In Paarungen, in denen beide Teams offensivstark und defensiv anfällig sind, korrelieren BTTS Ja und Over 2.5 stark. Die Wahrscheinlichkeit, dass beide treffen und dabei insgesamt mehr als zwei Tore fallen, liegt bei solchen Spielen oft über 55 Prozent. Einige Buchmacher bieten Kombimärkte wie BTTS Ja und Over 2.5 als vorgefertigte Option an, mit Quoten zwischen 1.80 und 2.20. Ob diese Quote Value bietet, hängt von der spezifischen Paarung ab — pauschale Aussagen verbieten sich.

Umgekehrt gibt es Konstellationen, in denen BTTS Ja wahrscheinlicher ist als Over 2.5. Spiele zwischen zwei Teams, die jeweils ein Tor erzielen, aber selten mehr als zwei Treffer insgesamt produzieren, liegen im Sweet Spot für BTTS Ja bei gleichzeitigem Under 2.5. Ein 1:1 ist das Paradebeispiel — beide treffen, aber die Torausbeute bleibt niedrig. Diese Kombination ist seltener als BTTS plus Over, bietet aber entsprechend höhere Quoten und kann bei der richtigen Paarung einen klaren Vorteil darstellen.

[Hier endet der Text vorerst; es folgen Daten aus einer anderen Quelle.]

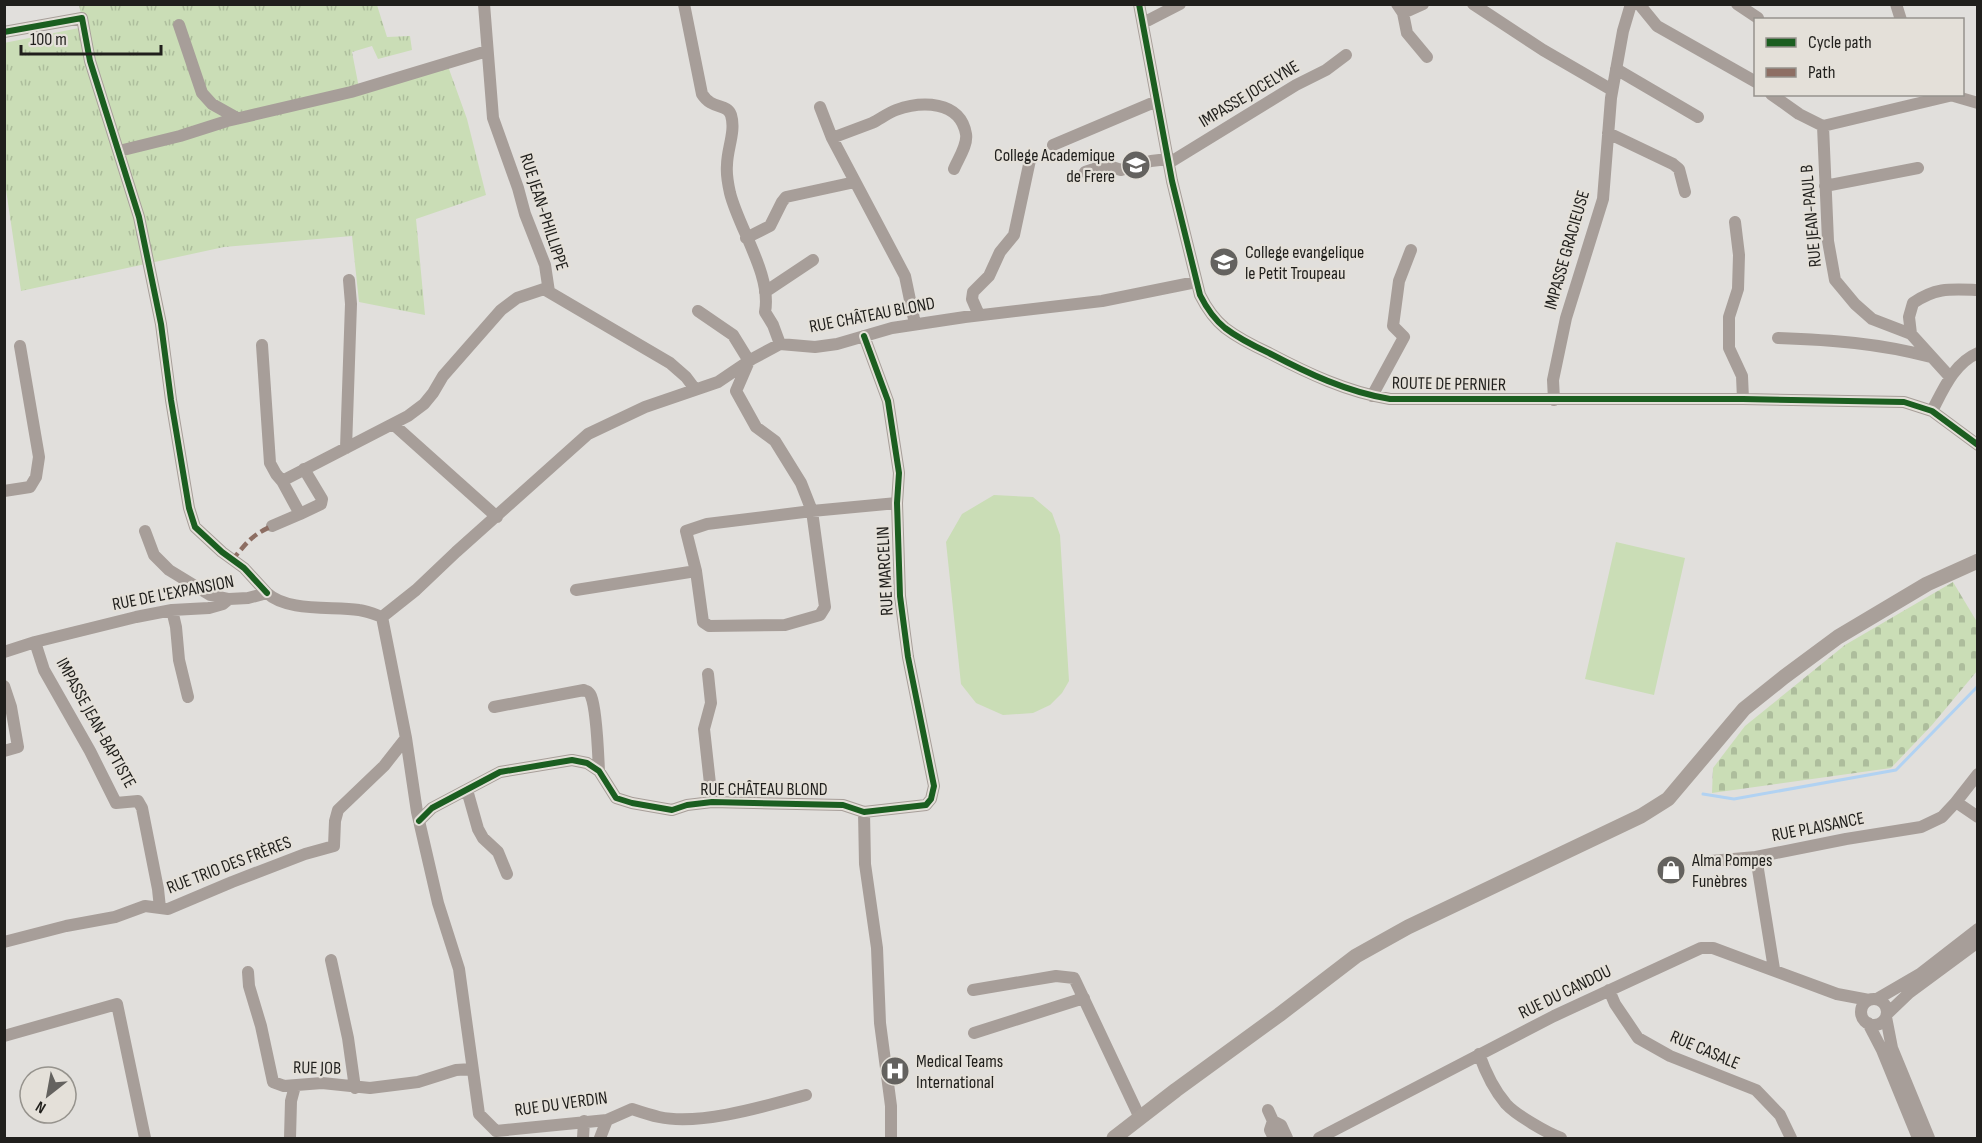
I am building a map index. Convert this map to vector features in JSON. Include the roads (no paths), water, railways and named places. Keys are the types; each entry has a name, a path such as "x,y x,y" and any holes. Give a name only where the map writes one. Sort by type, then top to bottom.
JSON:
{"main road":[{"path":"1114,1138 1356,956 1408,927 1641,816 1668,799 1744,709 1784,676 1838,637 1927,584 1977,561"}],"street":[{"name":"RUE JEAN-PHILLIPPE","path":"484,4 493,118 525,214 545,265 549,292 670,363 686,377 695,389"},
{"path":"382,617 416,590 588,434 645,406 718,382 780,344 765,312 767,301 757,263 734,207 728,183 727,165 732,129 730,113 725,108 711,105 702,94 684,4"},
{"name":"ROUTE DE PERNIER","path":"1139,4 1168,161 1196,282 1206,308 1225,327 1255,346 1302,370 1372,396 1390,399 1743,399 1904,402 1932,411 1977,445"},
{"path":"1143,23 1180,4"},
{"path":"1423,4 1400,9 1407,33 1427,57"},
{"path":"1473,4 1543,50 1612,90"},
{"name":"IMPASSE GRACIEUSE","path":"1554,400 1553,380 1566,318 1604,199 1612,90 1631,4"},
{"path":"1639,4 1657,26 1754,81"},
{"path":"1737,4 1758,18"},
{"path":"4,32 82,18 90,61 139,217 161,324 189,508 195,527 222,552 244,568 275,601 305,606 360,610 382,617"},
{"path":"179,25 202,93 212,104 237,118"},
{"path":"119,151 180,136 237,118 351,92 487,51"},
{"name":"IMPASSE JOCELYNE","path":"1168,161 1296,85 1326,70 1346,55"},
{"path":"1616,69 1698,117"},
{"path":"1775,96 1800,114 1823,126 1944,96"},
{"path":"1952,96 1977,103"},
{"path":"1053,145 1157,100"},
{"path":"832,138 873,123 896,110 926,104 943,106 957,116 966,133 954,169"},
{"path":"820,107 832,138 905,276 915,324"},
{"name":"RUE JEAN-PAUL B","path":"1823,126 1828,241 1835,280 1872,318 1911,334 1950,377"},
{"path":"1608,134 1672,164 1678,170 1685,192"},
{"path":"979,315 972,299 973,292 989,276 1000,252 1014,235 1030,160"},
{"path":"1085,172 1106,165 1121,170 1151,161 1168,161"},
{"path":"1825,186 1918,168"},
{"path":"746,238 770,226 786,197 855,182"},
{"path":"1735,222 1739,255 1738,289 1729,317 1729,348 1742,376 1743,399"},
{"path":"1372,396 1404,337 1393,326 1400,281 1411,250"},
{"path":"765,292 813,260"},
{"path":"346,448 351,303 349,280"},
{"name":"RUE CHÂTEAU BLOND","path":"780,344 815,347 837,344 892,328 915,324 1102,302 1196,282"},
{"path":"282,481 408,417 424,404 443,376 501,310 517,298 544,289 549,292"},
{"path":"1911,334 1909,317 1913,303 1926,293 1941,289 1977,290"},
{"path":"699,311 733,335 749,361"},
{"name":"RUE MARCELIN","path":"864,336 888,401 899,473 897,503 900,596 906,647 934,786 931,799 926,805"},
{"path":"1778,338 1861,343 1893,347 1932,357"},
{"path":"262,345 270,463 300,514"},
{"path":"4,491 30,487 36,477 39,457 20,346"},
{"path":"1932,411 1950,377 1967,359 1977,353"},
{"path":"749,361 736,391 745,411 756,427 775,441 801,483 812,511 825,607 820,615 785,626 709,626 703,622 696,571 686,531 707,524 812,511 897,503"},
{"path":"393,424 498,517"},
{"path":"272,526 321,504 322,499 304,470"},
{"path":"145,531 154,555 169,570 210,595 229,599"},
{"path":"576,590 696,571"},
{"name":"RUE DE L'EXPANSION","path":"4,652 35,642 172,610 209,608 223,604 229,599 248,598 267,593"},
{"path":"172,610 179,660 188,697"},
{"path":"382,617 406,738 419,821 438,903 459,969 479,1114 496,1135"},
{"name":"IMPASSE JEAN-BAPTISTE","path":"35,642 44,670 116,802 138,801 142,808 160,908"},
{"path":"708,674 711,703 704,729 712,801"},
{"path":"4,686 11,707 18,747 4,751"},
{"path":"494,707 588,691 591,695 599,771"},
{"name":"RUE TRIO DES FRÈRES","path":"4,942 66,926 115,917 145,906 168,909 305,854 334,846 338,810 384,766 406,738"},
{"path":"419,821 432,808 500,772 572,760 587,763 599,771"},
{"name":"RUE CHÂTEAU BLOND","path":"599,771 616,798 672,810 712,801 843,805 864,812 926,805"},
{"name":"RUE PLAISANCE","path":"1774,969 1756,857 1846,838 1922,827 1942,817 1977,774"},
{"path":"467,790 478,829 483,838 498,852 507,874"},
{"path":"1956,802 1977,817"},
{"path":"864,812 865,864 877,948 880,1023 891,1106 891,1138"},
{"path":"1711,861 1756,857"},
{"path":"1865,1019 1880,1024 1922,978 1977,929"},
{"path":"1918,1138 1882,1050 1865,1019 1863,1004 1922,978 1977,942"},
{"name":"RUE DU CANDOU","path":"1319,1138 1479,1054 1701,948 1713,948 1837,994 1873,999"},
{"path":"331,960 348,1038 354,1088"},
{"name":"RUE JOB","path":"248,972 249,986 261,1026 273,1082 284,1086 322,1083 370,1088 418,1082 456,1070 472,1069"},
{"path":"973,990 1056,976 1074,978 1140,1118"},
{"name":"RUE CASALE","path":"1609,990 1638,1038 1670,1056 1756,1090 1780,1115 1791,1138"},
{"name":"RUE DU CANDOU","path":"1837,994 1865,1019"},
{"path":"974,1033 1084,998"},
{"path":"1873,999 1885,1004 1892,1048 1929,1138"},
{"path":"4,1036 117,1004 145,1138"},
{"path":"1479,1054 1485,1072 1506,1104 1548,1133 1561,1138"},
{"path":"290,1138 291,1101 295,1086"},
{"name":"RUE DU VERDIN","path":"496,1135 584,1121 607,1120 632,1109 660,1118 689,1119 718,1116 806,1095"},
{"path":"1274,1138 1270,1130 1271,1115 1281,1125 1287,1138"},
{"path":"600,1138 607,1120"},
{"path":"583,1138 584,1121"}],"waterway":[{"path":"1703,794 1734,799 1896,770 1978,686"}],"place":[{"name":"College Academique de Frere","path":"1136,165"},
{"name":"College evangelique le Petit Troupeau","path":"1224,262"},
{"name":"Alma Pompes Funèbres","path":"1671,870"},
{"name":"Medical Teams International","path":"895,1071"}]}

Für die praktische Umsetzung empfiehlt sich ein Dreischritt: Erst die BTTS-Wahrscheinlichkeit isoliert einschätzen, dann die Torlinien-Erwartung berechnen und erst im dritten Schritt entscheiden, ob eine eigenständige BTTS-Wette, eine Over/Under-Wette oder eine Kombination aus beiden den besten Erwartungswert bietet. Wer beide Märkte als voneinander unabhängige Fragen behandelt und dann die Schnittmenge prüft, trifft fundiertere Entscheidungen als jemand, der pauschal BTTS plus Over auf jeden Wettschein setzt.

BTTS funktioniert — solange du die Paarung kennst

Der BTTS-Markt gehört zu den am besten analysierbaren Wettoptionen der Bundesliga. Die Datenlage ist klar und zugänglich, die historischen Muster sind stabil, und die Variablen sind überschaubar: Offensivleistung beider Teams, Defensivstabilität beider Teams, Heim-Auswärts-Split und das taktische Matchup der Partie.

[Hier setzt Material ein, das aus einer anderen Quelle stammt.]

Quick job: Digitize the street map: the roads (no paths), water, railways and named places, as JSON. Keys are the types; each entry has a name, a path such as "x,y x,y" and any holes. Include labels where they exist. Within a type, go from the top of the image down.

Wer diese vier Dimensionen für jede Paarung prüft und sie gegen die angebotene Quote abgleicht, hat einen systematischen Vorteil gegenüber Tippern, die BTTS pauschal als Spaßwette betrachten. Die Bundesliga mit ihrer knapp 60-Prozent-Basisrate liefert das Fundament — die paarungsspezifische Analyse liefert den Edge. Und weil BTTS binär ist — Ja oder Nein, ohne Abstufungen —, lässt sich die eigene Trefferquote einfacher tracken und auswerten als bei komplexeren Märkten. Wer nach 50 BTTS-Wetten seine Trefferrate kennt und sie mit der durchschnittlichen Quote vergleicht, weiß exakt, ob sein Ansatz profitabel ist.